On Thu, Nov 29, 2012 at 12:42 PM, Naslund, Steve <SNaslund at medline.com> wrote:
> The entire point of Tor is to be untraceable back to the source.  Egress
> filters can prevent future abuse but do not provide for tracing back to
> the original source of offending conduct. They are not trying to stop
> the flow of the data in this case, they want the source in jail.  If law
> enforcement comes to you and asks you to show them the source or
> destination on a case like the one in question, you cannot comply and if
> law enforcement asks you to trap this data in the future you will also
> have a problem complying because I think you cannot identify the
> original source.

If you run an open wireless access point and don't log MACs / MAC to
IP DHCP assignments, you are in similar straights.

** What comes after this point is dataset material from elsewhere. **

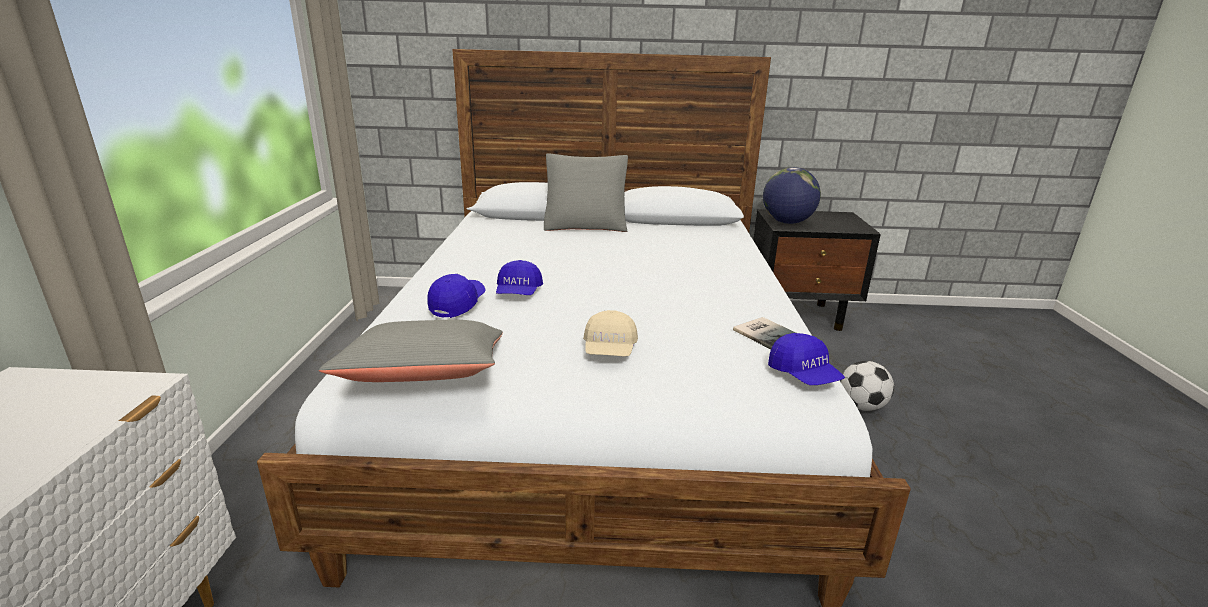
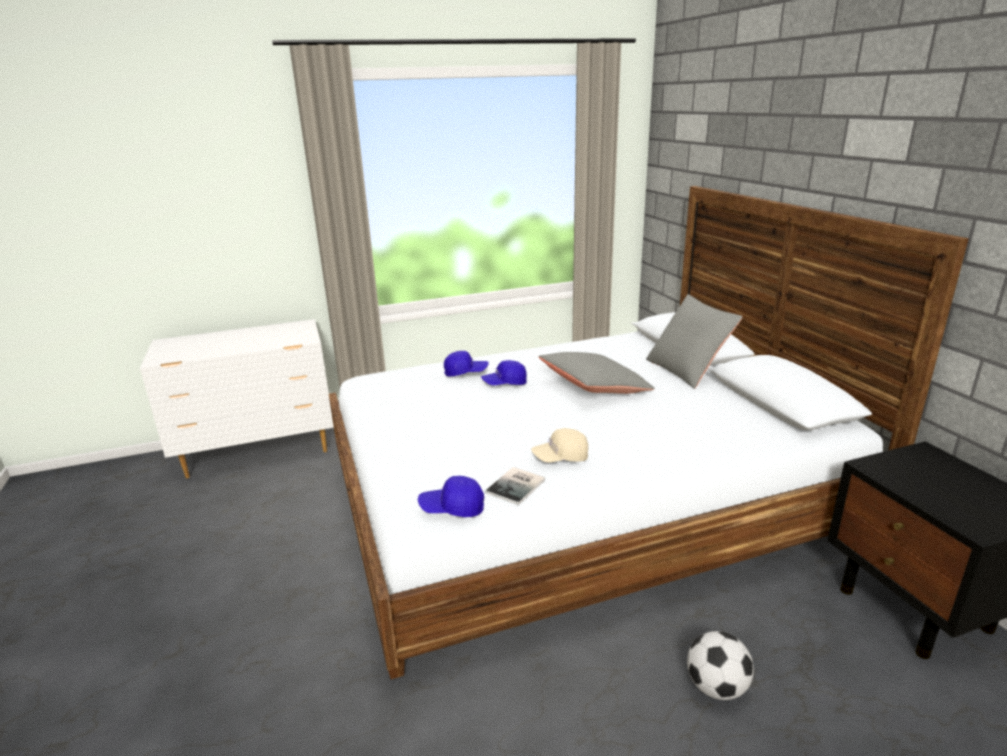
camera: 70 degrees right, 0 degrees up
grey pillow [319,320,503,382] -> grey pillow moved to [538,352,655,394]
beige cap [583,310,638,357] -> beige cap moved to [531,428,588,462]
globe [763,167,821,224] -> none
blue cap [768,333,845,385] -> blue cap turned 45 degrees clockwise [418,476,484,517]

If they come to you 31 days after the data flow and you retain logs
for 30, you are in similar straights.

If someone faked their wireless MAC and the data in your log is not
definitive, everyone's stymied.

If someone went into a Library and used an open access computer,
there's often no log of who / when.

The assertion being made here, that it's somehow illegal (or immoral,
or scary) for there to be not-completely-traceable internet access in
the US, is absurd.

CALEA doesn't say what you're asserting.  From the First Report and Order:

"24. In this section, we find that facilities-based providers of any
type of broadband Internet access
service, including but not limited to wireline, cable modem,
satellite, wireless, fixed wireless, and
broadband access via powerline are subject to CALEA"  (
http://hraunfoss.fcc.gov/edocs_public/attachmatch/FCC-05-153A1.pdf  )

If you're not a facilities-based provider, you aren't covered.